Most cross-country skiers heading to Tofte to ski the Sugarbush trail system are seeking the natural beauty of those lovely wooded trails. With extensive kilometers of well groomed trails, it’s one of my favorite systems on the whole North Shore.
But this time I have other motives. Faced with yet another snow drought year, I am seriously behind in my training for the Birkie and Mora Vasaloppet. Each marathon race is over 50 kilometers, and normally by now I would be skiing longer and longer distances to prepare. But it’s hard to get inspired without snow. While I should have been out skiing, I was still pounding the pavement in my running shoes. I was seriously lacked in seasonal motivation.
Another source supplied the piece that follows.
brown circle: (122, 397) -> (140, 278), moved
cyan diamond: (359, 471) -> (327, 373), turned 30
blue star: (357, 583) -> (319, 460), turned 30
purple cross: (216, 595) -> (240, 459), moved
The latest snowfall finally fueled my passion. At long last I could walk across the street and head into the woods on my skis. It was only then, skiing on beautiful new snow surrounded by trees and forest, that I remembered why I love the sport so much. It all came rushing back, even if my form and technique was lagging behind. It rejuvenated my soul.
But alas, it was only a taste. The warm weather and thick wet snow made skiing arduous at best, and foiled the groomers’ attempts to tame the messy snow. Emergency measures were in order. Hence the trip to Tofte.
Ignoring the allure of the scenic woodland trails, I don my skis and head up Onion River Road prepared for a good workout. Unlike the woods, it is wide, has a firm flat surface, no bushes or branches sticking up through the snow, and grooms beautifully. The air is chilly, so the freshly groomed surface has set up perfectly, delivering virgin corduroy. I delight in being the first to ski on it. My skis glide over its surface and I immediately fall into a good strong rhythm.
It is my best ski of the season to date. It feels so good to push myself, to press through the uphill stretches and work on technique. I can taste those races, and know I am getting stronger. At last.
The further up the road I go, the more snow-laden the trees. The pines tower overhead, a stark contrast against the blue sky. It is intensely quiet, with only the sound of my skis against the snow and the squelch made by my pole plants. The wind whips against my face, refreshing as I grow warm with the effort.
It is the idyllic workout. Clearly this is no Saturday ski through the park. I am there to train. To further my endurance and to ready myself for the challenge. And what a place to do it. In the perfect outdoor fitness center.